(GIVEN PROBLEM A)
Copy the records word for word from their first line through the line containing "<instances>", leaving out the pictures.

(EXTRACT TO READ)
In fact, he baldly stated this in an April 1934 letter to G.D.Birla: "there will always be a party within the Congress wedded to the idea of Council-entry. The reins of the Congress should be in the hands of that group" (emphasis added). Thereafter, at the AICC session of May 1934, he "arrived" at a compromise with the Council-entry group, whereby they could contest. This time, they contested not under a separate name, but in the name of the Congress.
With the increasing election orientation of the Congress, even more direct links with the big bourgeoisie were necessary in order to obtain funds. Birla wrote to Purshottamdas Thakurdas on April 12, 1934, that if the Council-entry group
"is to be successful, they will have to collect some fund for fighting the new election and I would suggest that fund should not be supplied from Bombay without being satisfied that the right type of men are being sent".
And again, on August 3, 1934:
"Vallabhbhai, Rajaji, and Rajendra Babu are all fighting Communism and Socialism. It is, therefore, necessary that some of us who represent the healthy capitalism should help Gandhiji as far as possible and work with a common object."

(GIVEN INFORMATION)
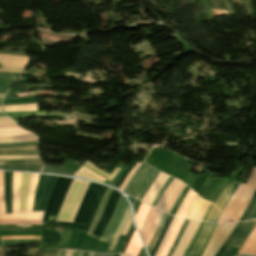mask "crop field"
I'll return each instance as SVG.
<instances>
[{"instance_id": "8a807250", "label": "crop field", "mask_w": 256, "mask_h": 256, "mask_svg": "<svg viewBox=\"0 0 256 256\" xmlns=\"http://www.w3.org/2000/svg\"><path fill=\"white\" fill-rule=\"evenodd\" d=\"M89 183L73 179L56 221L73 222Z\"/></svg>"}, {"instance_id": "ac0d7876", "label": "crop field", "mask_w": 256, "mask_h": 256, "mask_svg": "<svg viewBox=\"0 0 256 256\" xmlns=\"http://www.w3.org/2000/svg\"><path fill=\"white\" fill-rule=\"evenodd\" d=\"M105 190L106 187L104 186L94 183L90 184L77 214V217L74 221L77 223L85 224L82 231L87 232Z\"/></svg>"}, {"instance_id": "34b2d1b8", "label": "crop field", "mask_w": 256, "mask_h": 256, "mask_svg": "<svg viewBox=\"0 0 256 256\" xmlns=\"http://www.w3.org/2000/svg\"><path fill=\"white\" fill-rule=\"evenodd\" d=\"M72 179L58 177L52 189L43 220H56L57 213L61 207L65 193Z\"/></svg>"}, {"instance_id": "412701ff", "label": "crop field", "mask_w": 256, "mask_h": 256, "mask_svg": "<svg viewBox=\"0 0 256 256\" xmlns=\"http://www.w3.org/2000/svg\"><path fill=\"white\" fill-rule=\"evenodd\" d=\"M82 224L43 221L40 243L59 245L63 229L81 232Z\"/></svg>"}, {"instance_id": "f4fd0767", "label": "crop field", "mask_w": 256, "mask_h": 256, "mask_svg": "<svg viewBox=\"0 0 256 256\" xmlns=\"http://www.w3.org/2000/svg\"><path fill=\"white\" fill-rule=\"evenodd\" d=\"M217 224L200 223L183 256H200L211 238Z\"/></svg>"}, {"instance_id": "dd49c442", "label": "crop field", "mask_w": 256, "mask_h": 256, "mask_svg": "<svg viewBox=\"0 0 256 256\" xmlns=\"http://www.w3.org/2000/svg\"><path fill=\"white\" fill-rule=\"evenodd\" d=\"M24 158H39V157H38V155H35V156H0V159H24ZM0 165H12V166L40 168L41 162H40V159L0 160ZM12 166H0V169L32 171V172H39V170H40V169H35V168H23V167H12Z\"/></svg>"}, {"instance_id": "e52e79f7", "label": "crop field", "mask_w": 256, "mask_h": 256, "mask_svg": "<svg viewBox=\"0 0 256 256\" xmlns=\"http://www.w3.org/2000/svg\"><path fill=\"white\" fill-rule=\"evenodd\" d=\"M127 205L128 204H127L125 198H123L121 196V198L113 212L112 218L101 237V240L110 244V242L118 228V225L121 221V218L126 210Z\"/></svg>"}, {"instance_id": "d8731c3e", "label": "crop field", "mask_w": 256, "mask_h": 256, "mask_svg": "<svg viewBox=\"0 0 256 256\" xmlns=\"http://www.w3.org/2000/svg\"><path fill=\"white\" fill-rule=\"evenodd\" d=\"M233 224H218L204 254L202 256H214L215 252L227 238L234 227Z\"/></svg>"}, {"instance_id": "5a996713", "label": "crop field", "mask_w": 256, "mask_h": 256, "mask_svg": "<svg viewBox=\"0 0 256 256\" xmlns=\"http://www.w3.org/2000/svg\"><path fill=\"white\" fill-rule=\"evenodd\" d=\"M121 194H119L118 192L112 190L109 198H108V202L107 205L101 215V218L96 226V228L94 229L92 236L96 237V238H100L101 234L103 233L111 215L112 212L115 208L116 202L118 200V198L120 197Z\"/></svg>"}, {"instance_id": "3316defc", "label": "crop field", "mask_w": 256, "mask_h": 256, "mask_svg": "<svg viewBox=\"0 0 256 256\" xmlns=\"http://www.w3.org/2000/svg\"><path fill=\"white\" fill-rule=\"evenodd\" d=\"M255 224L256 220L244 223L240 231L237 233V235L234 237L231 243L227 246V248L224 250L221 256H226L233 247L240 248Z\"/></svg>"}, {"instance_id": "28ad6ade", "label": "crop field", "mask_w": 256, "mask_h": 256, "mask_svg": "<svg viewBox=\"0 0 256 256\" xmlns=\"http://www.w3.org/2000/svg\"><path fill=\"white\" fill-rule=\"evenodd\" d=\"M199 223L190 221L172 256H182Z\"/></svg>"}, {"instance_id": "d1516ede", "label": "crop field", "mask_w": 256, "mask_h": 256, "mask_svg": "<svg viewBox=\"0 0 256 256\" xmlns=\"http://www.w3.org/2000/svg\"><path fill=\"white\" fill-rule=\"evenodd\" d=\"M18 127L11 119L8 117L0 118V128H14ZM30 134L21 128L14 129H0V137L15 136V135H26Z\"/></svg>"}, {"instance_id": "22f410ed", "label": "crop field", "mask_w": 256, "mask_h": 256, "mask_svg": "<svg viewBox=\"0 0 256 256\" xmlns=\"http://www.w3.org/2000/svg\"><path fill=\"white\" fill-rule=\"evenodd\" d=\"M151 166H149L147 163H143L139 169L136 171V173L133 175L132 179L130 180L129 184L125 188L123 193L131 195V193L134 191V189L139 185V183L143 180L147 172L149 171Z\"/></svg>"}, {"instance_id": "cbeb9de0", "label": "crop field", "mask_w": 256, "mask_h": 256, "mask_svg": "<svg viewBox=\"0 0 256 256\" xmlns=\"http://www.w3.org/2000/svg\"><path fill=\"white\" fill-rule=\"evenodd\" d=\"M167 178H168V175H165L160 172V174L157 176V178L155 179L152 186L147 191V193L143 199V202L151 205L155 195L157 194L159 189L162 187V185L166 182Z\"/></svg>"}, {"instance_id": "5142ce71", "label": "crop field", "mask_w": 256, "mask_h": 256, "mask_svg": "<svg viewBox=\"0 0 256 256\" xmlns=\"http://www.w3.org/2000/svg\"><path fill=\"white\" fill-rule=\"evenodd\" d=\"M28 60L29 57L0 55V65L2 67L24 68Z\"/></svg>"}, {"instance_id": "d9b57169", "label": "crop field", "mask_w": 256, "mask_h": 256, "mask_svg": "<svg viewBox=\"0 0 256 256\" xmlns=\"http://www.w3.org/2000/svg\"><path fill=\"white\" fill-rule=\"evenodd\" d=\"M21 173L13 172L12 176V210L13 213H19V186Z\"/></svg>"}, {"instance_id": "733c2abd", "label": "crop field", "mask_w": 256, "mask_h": 256, "mask_svg": "<svg viewBox=\"0 0 256 256\" xmlns=\"http://www.w3.org/2000/svg\"><path fill=\"white\" fill-rule=\"evenodd\" d=\"M160 171L156 170L155 168L152 167V169L150 170V172L148 173V175L146 176V178L144 179V181L141 183V185L136 189V191L133 194V197L136 198L137 194L139 193L140 190L141 193L138 196L137 199L142 200L146 190L148 189V187L151 185V183L153 182V180L155 179V177L158 175ZM132 196V195H131Z\"/></svg>"}, {"instance_id": "4a817a6b", "label": "crop field", "mask_w": 256, "mask_h": 256, "mask_svg": "<svg viewBox=\"0 0 256 256\" xmlns=\"http://www.w3.org/2000/svg\"><path fill=\"white\" fill-rule=\"evenodd\" d=\"M238 253L256 255V225Z\"/></svg>"}, {"instance_id": "bc2a9ffb", "label": "crop field", "mask_w": 256, "mask_h": 256, "mask_svg": "<svg viewBox=\"0 0 256 256\" xmlns=\"http://www.w3.org/2000/svg\"><path fill=\"white\" fill-rule=\"evenodd\" d=\"M31 174L22 173L21 186H20V213L25 212L27 189L29 185Z\"/></svg>"}, {"instance_id": "214f88e0", "label": "crop field", "mask_w": 256, "mask_h": 256, "mask_svg": "<svg viewBox=\"0 0 256 256\" xmlns=\"http://www.w3.org/2000/svg\"><path fill=\"white\" fill-rule=\"evenodd\" d=\"M232 183H233V180L231 179L230 180V183L226 189L225 192H223L222 196L219 198V200L216 202V206L219 210H221L223 212L224 208L226 207V205L229 203V201L231 200L234 192L236 191V189L238 188L239 186V183H235L234 186H233V189L229 195V197L225 196V195H228L229 192H230V189H231V186H232Z\"/></svg>"}, {"instance_id": "92a150f3", "label": "crop field", "mask_w": 256, "mask_h": 256, "mask_svg": "<svg viewBox=\"0 0 256 256\" xmlns=\"http://www.w3.org/2000/svg\"><path fill=\"white\" fill-rule=\"evenodd\" d=\"M19 74L14 73H0V94L5 93L8 87L16 82Z\"/></svg>"}, {"instance_id": "dafd665d", "label": "crop field", "mask_w": 256, "mask_h": 256, "mask_svg": "<svg viewBox=\"0 0 256 256\" xmlns=\"http://www.w3.org/2000/svg\"><path fill=\"white\" fill-rule=\"evenodd\" d=\"M44 212H29L23 214L0 215V219H37L42 220Z\"/></svg>"}, {"instance_id": "00972430", "label": "crop field", "mask_w": 256, "mask_h": 256, "mask_svg": "<svg viewBox=\"0 0 256 256\" xmlns=\"http://www.w3.org/2000/svg\"><path fill=\"white\" fill-rule=\"evenodd\" d=\"M57 177L48 176L38 211H44L50 191Z\"/></svg>"}, {"instance_id": "a9b5d70f", "label": "crop field", "mask_w": 256, "mask_h": 256, "mask_svg": "<svg viewBox=\"0 0 256 256\" xmlns=\"http://www.w3.org/2000/svg\"><path fill=\"white\" fill-rule=\"evenodd\" d=\"M2 111L3 112L38 111V107H37V104L2 106Z\"/></svg>"}, {"instance_id": "4177f3b9", "label": "crop field", "mask_w": 256, "mask_h": 256, "mask_svg": "<svg viewBox=\"0 0 256 256\" xmlns=\"http://www.w3.org/2000/svg\"><path fill=\"white\" fill-rule=\"evenodd\" d=\"M23 149H37V147H24V148H4L0 151H15ZM38 154L37 150H24V151H15V152H0V155H35Z\"/></svg>"}, {"instance_id": "730fd06b", "label": "crop field", "mask_w": 256, "mask_h": 256, "mask_svg": "<svg viewBox=\"0 0 256 256\" xmlns=\"http://www.w3.org/2000/svg\"><path fill=\"white\" fill-rule=\"evenodd\" d=\"M221 213L210 203L201 221L218 222Z\"/></svg>"}, {"instance_id": "eef30255", "label": "crop field", "mask_w": 256, "mask_h": 256, "mask_svg": "<svg viewBox=\"0 0 256 256\" xmlns=\"http://www.w3.org/2000/svg\"><path fill=\"white\" fill-rule=\"evenodd\" d=\"M46 177L47 176H43V175H40V177H39L32 211H37L38 210V206H39L41 194H42V191H43V188H44V184H45V181H46Z\"/></svg>"}, {"instance_id": "ae1a2a85", "label": "crop field", "mask_w": 256, "mask_h": 256, "mask_svg": "<svg viewBox=\"0 0 256 256\" xmlns=\"http://www.w3.org/2000/svg\"><path fill=\"white\" fill-rule=\"evenodd\" d=\"M39 175L32 174L31 180H30V185L28 189V204H27V212L31 211L32 209V203H33V198H34V192L37 184Z\"/></svg>"}, {"instance_id": "d3111659", "label": "crop field", "mask_w": 256, "mask_h": 256, "mask_svg": "<svg viewBox=\"0 0 256 256\" xmlns=\"http://www.w3.org/2000/svg\"><path fill=\"white\" fill-rule=\"evenodd\" d=\"M110 192H111V189L107 188V190H106V192H105V194H104V197H103V199H102V202H101V204H100L99 210L97 211L96 216H95V219H94V221H93V223H92L90 229L88 230L87 234L91 235V233H92V231H93L95 225L97 224V222H98V220H99V217H100L101 212H102V210H103V208H104V206H105V204H106L107 197H108V195L110 194Z\"/></svg>"}, {"instance_id": "750c4746", "label": "crop field", "mask_w": 256, "mask_h": 256, "mask_svg": "<svg viewBox=\"0 0 256 256\" xmlns=\"http://www.w3.org/2000/svg\"><path fill=\"white\" fill-rule=\"evenodd\" d=\"M23 141H37V138L33 135L0 138V144L23 142Z\"/></svg>"}, {"instance_id": "bd1437ed", "label": "crop field", "mask_w": 256, "mask_h": 256, "mask_svg": "<svg viewBox=\"0 0 256 256\" xmlns=\"http://www.w3.org/2000/svg\"><path fill=\"white\" fill-rule=\"evenodd\" d=\"M41 172L73 176L74 172L63 168L44 165Z\"/></svg>"}, {"instance_id": "1d83c4d3", "label": "crop field", "mask_w": 256, "mask_h": 256, "mask_svg": "<svg viewBox=\"0 0 256 256\" xmlns=\"http://www.w3.org/2000/svg\"><path fill=\"white\" fill-rule=\"evenodd\" d=\"M3 246H15V245H30L39 243V240H13V241H1Z\"/></svg>"}, {"instance_id": "120bbe31", "label": "crop field", "mask_w": 256, "mask_h": 256, "mask_svg": "<svg viewBox=\"0 0 256 256\" xmlns=\"http://www.w3.org/2000/svg\"><path fill=\"white\" fill-rule=\"evenodd\" d=\"M243 225V223H237V225L235 226V228L233 229L231 235L228 237V239L223 243V245L220 247L219 251L217 252V254L215 256H220V254L223 252L224 248L227 246V244L232 240V238L236 235V233L238 232V230L241 228V226Z\"/></svg>"}, {"instance_id": "d32e631a", "label": "crop field", "mask_w": 256, "mask_h": 256, "mask_svg": "<svg viewBox=\"0 0 256 256\" xmlns=\"http://www.w3.org/2000/svg\"><path fill=\"white\" fill-rule=\"evenodd\" d=\"M171 219H172V216L168 215V217H167V219H166V221L164 223V226H163V228H162V230L160 232L159 238H158V240H157V242H156V244H155V246H154L150 256L154 255V253H155V251H156V249H157V247H158V245H159V243H160V241H161V239H162V237H163V235H164V233H165V231H166V229H167V227H168V225H169V223L171 221Z\"/></svg>"}, {"instance_id": "5866460e", "label": "crop field", "mask_w": 256, "mask_h": 256, "mask_svg": "<svg viewBox=\"0 0 256 256\" xmlns=\"http://www.w3.org/2000/svg\"><path fill=\"white\" fill-rule=\"evenodd\" d=\"M129 213H130V210H129V206H128V208H127V210H126V212L124 214V217H123V219H122V221H121V223L119 225V228H118V230L116 232L115 238H114V240H113V242L111 244L113 247L115 246V244H116V242H117V240H118V238H119V236H120V234L122 232V229H123V227L125 225V222L127 220V217L129 215Z\"/></svg>"}, {"instance_id": "028f5c9d", "label": "crop field", "mask_w": 256, "mask_h": 256, "mask_svg": "<svg viewBox=\"0 0 256 256\" xmlns=\"http://www.w3.org/2000/svg\"><path fill=\"white\" fill-rule=\"evenodd\" d=\"M42 221H36V220H1V224H18V223H32L35 225H41Z\"/></svg>"}, {"instance_id": "e1f06a70", "label": "crop field", "mask_w": 256, "mask_h": 256, "mask_svg": "<svg viewBox=\"0 0 256 256\" xmlns=\"http://www.w3.org/2000/svg\"><path fill=\"white\" fill-rule=\"evenodd\" d=\"M187 223H188V221L184 220V222H183V224H182V226H181V228H180V230H179V232H178V234H177V236H176V238L174 240V243H173V245H172V247H171V249H170V251H169L167 256H171V254H172L174 248L176 247V245H177V243H178V241H179V239H180V237H181V235H182V233H183Z\"/></svg>"}, {"instance_id": "0bd39190", "label": "crop field", "mask_w": 256, "mask_h": 256, "mask_svg": "<svg viewBox=\"0 0 256 256\" xmlns=\"http://www.w3.org/2000/svg\"><path fill=\"white\" fill-rule=\"evenodd\" d=\"M163 213H164V212L160 211L159 214H158V216H157V218H156V220H155L154 226H153V228H152V230H151L150 234L148 235V237H147V239H146V242H145L146 248L148 247V245H149V243H150V241H151V239H152V237H153V234H154V232H155V229H156V227H157V225H158V223H159V221H160V219H161Z\"/></svg>"}, {"instance_id": "b80d0937", "label": "crop field", "mask_w": 256, "mask_h": 256, "mask_svg": "<svg viewBox=\"0 0 256 256\" xmlns=\"http://www.w3.org/2000/svg\"><path fill=\"white\" fill-rule=\"evenodd\" d=\"M255 202H256V190H255V192H254V194H253L245 212L243 213L240 221L246 220V218H247L248 214L250 213L251 209L253 208Z\"/></svg>"}, {"instance_id": "c035e120", "label": "crop field", "mask_w": 256, "mask_h": 256, "mask_svg": "<svg viewBox=\"0 0 256 256\" xmlns=\"http://www.w3.org/2000/svg\"><path fill=\"white\" fill-rule=\"evenodd\" d=\"M188 189H189V188L186 186L185 189L182 191V193L180 194V196H179L178 199L176 200V202H175V204H174V206H173V208H172V210H171V212H170L171 214L175 215V213H176V211H177L179 205L181 204V202H182L184 196L186 195Z\"/></svg>"}, {"instance_id": "c21b1889", "label": "crop field", "mask_w": 256, "mask_h": 256, "mask_svg": "<svg viewBox=\"0 0 256 256\" xmlns=\"http://www.w3.org/2000/svg\"><path fill=\"white\" fill-rule=\"evenodd\" d=\"M166 217H167V214H164V216H163V218H162V220H161V222H160V224H159V226H158V228H157V230H156V232L154 234V237H153V239H152V241H151V243H150V245H149V247L147 249L149 253H150V251H151V249H152V247H153V245H154V243H155V241L157 239L159 231H160V229H161V227H162Z\"/></svg>"}, {"instance_id": "03da06ac", "label": "crop field", "mask_w": 256, "mask_h": 256, "mask_svg": "<svg viewBox=\"0 0 256 256\" xmlns=\"http://www.w3.org/2000/svg\"><path fill=\"white\" fill-rule=\"evenodd\" d=\"M37 142H23V143H15V144H5V145H0V148L4 147H23V146H33L36 145Z\"/></svg>"}, {"instance_id": "b54c1fbb", "label": "crop field", "mask_w": 256, "mask_h": 256, "mask_svg": "<svg viewBox=\"0 0 256 256\" xmlns=\"http://www.w3.org/2000/svg\"><path fill=\"white\" fill-rule=\"evenodd\" d=\"M173 179V177H169L167 182L165 183V185L162 187V189L159 191V193L156 195L153 203H152V206L155 207L156 203L158 202L159 198L161 197V195L163 194L164 190L166 189V187L168 186V184L171 182V180ZM173 181V180H172Z\"/></svg>"}, {"instance_id": "5d738f31", "label": "crop field", "mask_w": 256, "mask_h": 256, "mask_svg": "<svg viewBox=\"0 0 256 256\" xmlns=\"http://www.w3.org/2000/svg\"><path fill=\"white\" fill-rule=\"evenodd\" d=\"M136 163L135 162H132L128 168L126 169V171L124 172V174L121 176V178L119 179V181L116 183V187H119L120 184L123 182V180L125 179L127 173L130 171V169L135 165Z\"/></svg>"}, {"instance_id": "d23c7cc5", "label": "crop field", "mask_w": 256, "mask_h": 256, "mask_svg": "<svg viewBox=\"0 0 256 256\" xmlns=\"http://www.w3.org/2000/svg\"><path fill=\"white\" fill-rule=\"evenodd\" d=\"M1 240L5 239H40V236H23V237H0Z\"/></svg>"}, {"instance_id": "425ffa30", "label": "crop field", "mask_w": 256, "mask_h": 256, "mask_svg": "<svg viewBox=\"0 0 256 256\" xmlns=\"http://www.w3.org/2000/svg\"><path fill=\"white\" fill-rule=\"evenodd\" d=\"M84 165H86L87 167H89L90 169H92L93 171L105 176V177H108V174L98 170L94 165H92L90 162H86Z\"/></svg>"}, {"instance_id": "25e5ab78", "label": "crop field", "mask_w": 256, "mask_h": 256, "mask_svg": "<svg viewBox=\"0 0 256 256\" xmlns=\"http://www.w3.org/2000/svg\"><path fill=\"white\" fill-rule=\"evenodd\" d=\"M227 7H228V10H229V13L230 14H235V10H234V6L232 4V0H224Z\"/></svg>"}, {"instance_id": "73cf0c24", "label": "crop field", "mask_w": 256, "mask_h": 256, "mask_svg": "<svg viewBox=\"0 0 256 256\" xmlns=\"http://www.w3.org/2000/svg\"><path fill=\"white\" fill-rule=\"evenodd\" d=\"M46 112H27V113H5L8 116H14V115H25V114H45Z\"/></svg>"}, {"instance_id": "89e229c0", "label": "crop field", "mask_w": 256, "mask_h": 256, "mask_svg": "<svg viewBox=\"0 0 256 256\" xmlns=\"http://www.w3.org/2000/svg\"><path fill=\"white\" fill-rule=\"evenodd\" d=\"M255 218H256V204H255L253 210L251 211V213L249 214L247 220H249V219H255Z\"/></svg>"}, {"instance_id": "1f2cbd36", "label": "crop field", "mask_w": 256, "mask_h": 256, "mask_svg": "<svg viewBox=\"0 0 256 256\" xmlns=\"http://www.w3.org/2000/svg\"><path fill=\"white\" fill-rule=\"evenodd\" d=\"M114 254H106V253H91L90 256H113Z\"/></svg>"}, {"instance_id": "dbb93151", "label": "crop field", "mask_w": 256, "mask_h": 256, "mask_svg": "<svg viewBox=\"0 0 256 256\" xmlns=\"http://www.w3.org/2000/svg\"><path fill=\"white\" fill-rule=\"evenodd\" d=\"M119 171V168L115 167L114 171L112 172V174L110 175V177L108 178L109 181L111 182V180L114 178V176L116 175V173Z\"/></svg>"}, {"instance_id": "0fb4a251", "label": "crop field", "mask_w": 256, "mask_h": 256, "mask_svg": "<svg viewBox=\"0 0 256 256\" xmlns=\"http://www.w3.org/2000/svg\"><path fill=\"white\" fill-rule=\"evenodd\" d=\"M2 72H16V73H21L22 70H13V69H0Z\"/></svg>"}, {"instance_id": "1d79db26", "label": "crop field", "mask_w": 256, "mask_h": 256, "mask_svg": "<svg viewBox=\"0 0 256 256\" xmlns=\"http://www.w3.org/2000/svg\"><path fill=\"white\" fill-rule=\"evenodd\" d=\"M65 250H58L57 256H64Z\"/></svg>"}, {"instance_id": "9d1cf04e", "label": "crop field", "mask_w": 256, "mask_h": 256, "mask_svg": "<svg viewBox=\"0 0 256 256\" xmlns=\"http://www.w3.org/2000/svg\"><path fill=\"white\" fill-rule=\"evenodd\" d=\"M81 251L73 250V256H80Z\"/></svg>"}, {"instance_id": "447ae74e", "label": "crop field", "mask_w": 256, "mask_h": 256, "mask_svg": "<svg viewBox=\"0 0 256 256\" xmlns=\"http://www.w3.org/2000/svg\"><path fill=\"white\" fill-rule=\"evenodd\" d=\"M65 256H71V251L66 250Z\"/></svg>"}, {"instance_id": "0765c3eb", "label": "crop field", "mask_w": 256, "mask_h": 256, "mask_svg": "<svg viewBox=\"0 0 256 256\" xmlns=\"http://www.w3.org/2000/svg\"><path fill=\"white\" fill-rule=\"evenodd\" d=\"M88 254H89L88 252H84V251H83L82 254H81V256H88Z\"/></svg>"}, {"instance_id": "db79e9e6", "label": "crop field", "mask_w": 256, "mask_h": 256, "mask_svg": "<svg viewBox=\"0 0 256 256\" xmlns=\"http://www.w3.org/2000/svg\"><path fill=\"white\" fill-rule=\"evenodd\" d=\"M113 249H114V248H112V247H109V250H110V251H113Z\"/></svg>"}, {"instance_id": "7b73153f", "label": "crop field", "mask_w": 256, "mask_h": 256, "mask_svg": "<svg viewBox=\"0 0 256 256\" xmlns=\"http://www.w3.org/2000/svg\"><path fill=\"white\" fill-rule=\"evenodd\" d=\"M3 95H4V94L0 95V98H2V97H3Z\"/></svg>"}, {"instance_id": "78b8030e", "label": "crop field", "mask_w": 256, "mask_h": 256, "mask_svg": "<svg viewBox=\"0 0 256 256\" xmlns=\"http://www.w3.org/2000/svg\"><path fill=\"white\" fill-rule=\"evenodd\" d=\"M120 256H126V255H124V254H121Z\"/></svg>"}, {"instance_id": "0f1d7ab4", "label": "crop field", "mask_w": 256, "mask_h": 256, "mask_svg": "<svg viewBox=\"0 0 256 256\" xmlns=\"http://www.w3.org/2000/svg\"><path fill=\"white\" fill-rule=\"evenodd\" d=\"M114 256H119V254H115Z\"/></svg>"}, {"instance_id": "e1d0b9f6", "label": "crop field", "mask_w": 256, "mask_h": 256, "mask_svg": "<svg viewBox=\"0 0 256 256\" xmlns=\"http://www.w3.org/2000/svg\"><path fill=\"white\" fill-rule=\"evenodd\" d=\"M0 116H4V115L0 114Z\"/></svg>"}, {"instance_id": "ae633e8c", "label": "crop field", "mask_w": 256, "mask_h": 256, "mask_svg": "<svg viewBox=\"0 0 256 256\" xmlns=\"http://www.w3.org/2000/svg\"><path fill=\"white\" fill-rule=\"evenodd\" d=\"M0 102H1V99H0Z\"/></svg>"}, {"instance_id": "d14b1444", "label": "crop field", "mask_w": 256, "mask_h": 256, "mask_svg": "<svg viewBox=\"0 0 256 256\" xmlns=\"http://www.w3.org/2000/svg\"><path fill=\"white\" fill-rule=\"evenodd\" d=\"M1 112V111H0Z\"/></svg>"}]
</instances>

(GIVEN PROBLEM B)
Write the next part of the passage on the Congress and its ties to big business, picking up after its final sentence.

(FINAL RESULT A)
mask "crop field"
I'll return each instance as SVG.
<instances>

(FINAL RESULT B)
It is interesting to note how Birla defined it: not as fighting both the British as well as Communism and Socialism, but only the latter. This was, naturally, how the Indian big bourgeoisie was politically lining up.
In the November 1934 election, the Congress did well, capturing 45 of the 75 elected seats for Indians. But within a year the Government of India Act, 1935, revived the election debate. The 1935 Act was the long-delayed end-product of the Simon Commission and subsequent deliberations, practically all of which excluded Indians.
The Act was eventually passed after heated discussion within the British Parliament alone.
By the Act, an all-India federation, based on the union of British Indian provinces and princely states, was to be established. The representatives of the princely states were to be appointed directly by the princes. Voting rights were limited to 30 million adults - i.e., about one-sixth of the population. While the provinces under a new scheme of provincial autonomy, were to be controlled by elected ministers who would control all the departments, the ministers themselves could be overruled by the Governor of the province, who retained sweeping discretionary powers - including the power to take over and indefinitely run the administration of a province. The Governor was appointed by the Viceroy. Foreign affairs and defense, of course, remained with the Viceroy; so did the Central Reserve Bank, railways, debt services, ICS salaries, and ultimate financial control.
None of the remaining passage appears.